__TASK DETAILS__
Rewrite the lines starting at "## Overview" and ending at "### 1. Essentia Configuration", putting "analysis workflow" in place of "analysis process" and keeping everything else the same.

__ENTRIES SUPPLIED__
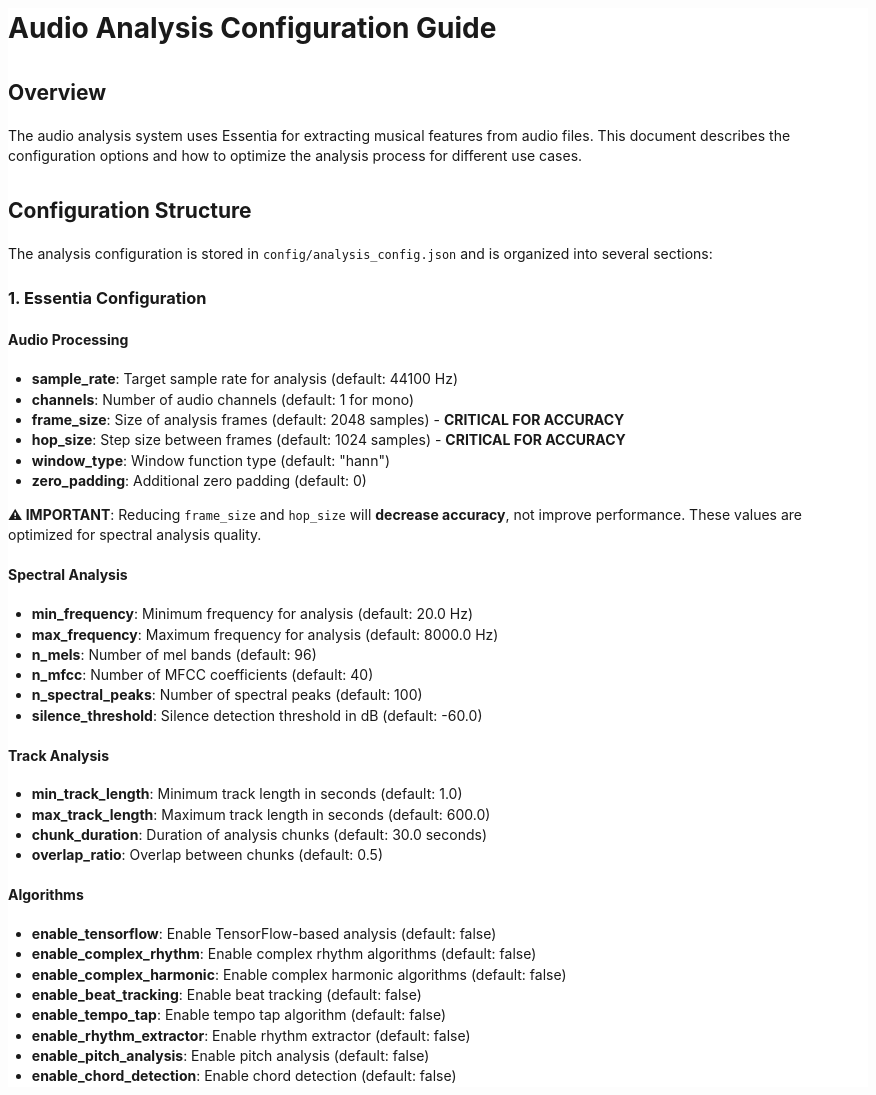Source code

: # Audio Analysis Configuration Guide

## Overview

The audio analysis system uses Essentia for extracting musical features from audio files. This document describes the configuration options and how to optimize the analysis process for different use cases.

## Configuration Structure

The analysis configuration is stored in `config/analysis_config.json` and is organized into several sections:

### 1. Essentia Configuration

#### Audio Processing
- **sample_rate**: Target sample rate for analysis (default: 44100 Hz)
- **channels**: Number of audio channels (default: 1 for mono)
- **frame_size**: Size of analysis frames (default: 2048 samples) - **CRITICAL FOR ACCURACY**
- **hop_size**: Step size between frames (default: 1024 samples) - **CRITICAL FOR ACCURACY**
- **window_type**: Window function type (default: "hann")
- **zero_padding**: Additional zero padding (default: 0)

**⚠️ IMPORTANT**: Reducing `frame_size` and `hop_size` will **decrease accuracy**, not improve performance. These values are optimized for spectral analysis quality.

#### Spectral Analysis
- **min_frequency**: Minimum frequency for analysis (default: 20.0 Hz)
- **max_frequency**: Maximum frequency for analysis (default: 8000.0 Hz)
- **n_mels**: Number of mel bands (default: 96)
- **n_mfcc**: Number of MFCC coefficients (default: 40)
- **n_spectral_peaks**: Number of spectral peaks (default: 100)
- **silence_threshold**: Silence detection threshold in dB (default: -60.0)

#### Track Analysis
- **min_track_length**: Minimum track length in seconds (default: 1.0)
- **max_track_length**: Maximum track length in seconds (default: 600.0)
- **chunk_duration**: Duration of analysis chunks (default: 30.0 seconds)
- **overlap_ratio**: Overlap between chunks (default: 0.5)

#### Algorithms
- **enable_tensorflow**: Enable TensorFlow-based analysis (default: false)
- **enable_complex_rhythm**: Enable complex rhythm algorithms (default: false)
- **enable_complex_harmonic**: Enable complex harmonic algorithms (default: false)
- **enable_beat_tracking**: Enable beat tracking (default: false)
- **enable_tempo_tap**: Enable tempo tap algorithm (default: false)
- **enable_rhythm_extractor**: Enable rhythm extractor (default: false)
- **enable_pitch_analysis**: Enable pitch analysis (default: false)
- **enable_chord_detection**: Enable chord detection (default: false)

__WRITTEN RESPONSE__
## Overview

The audio analysis system uses Essentia for extracting musical features from audio files. This document describes the configuration options and how to optimize the analysis workflow for different use cases.

## Configuration Structure

The analysis configuration is stored in `config/analysis_config.json` and is organized into several sections:

### 1. Essentia Configuration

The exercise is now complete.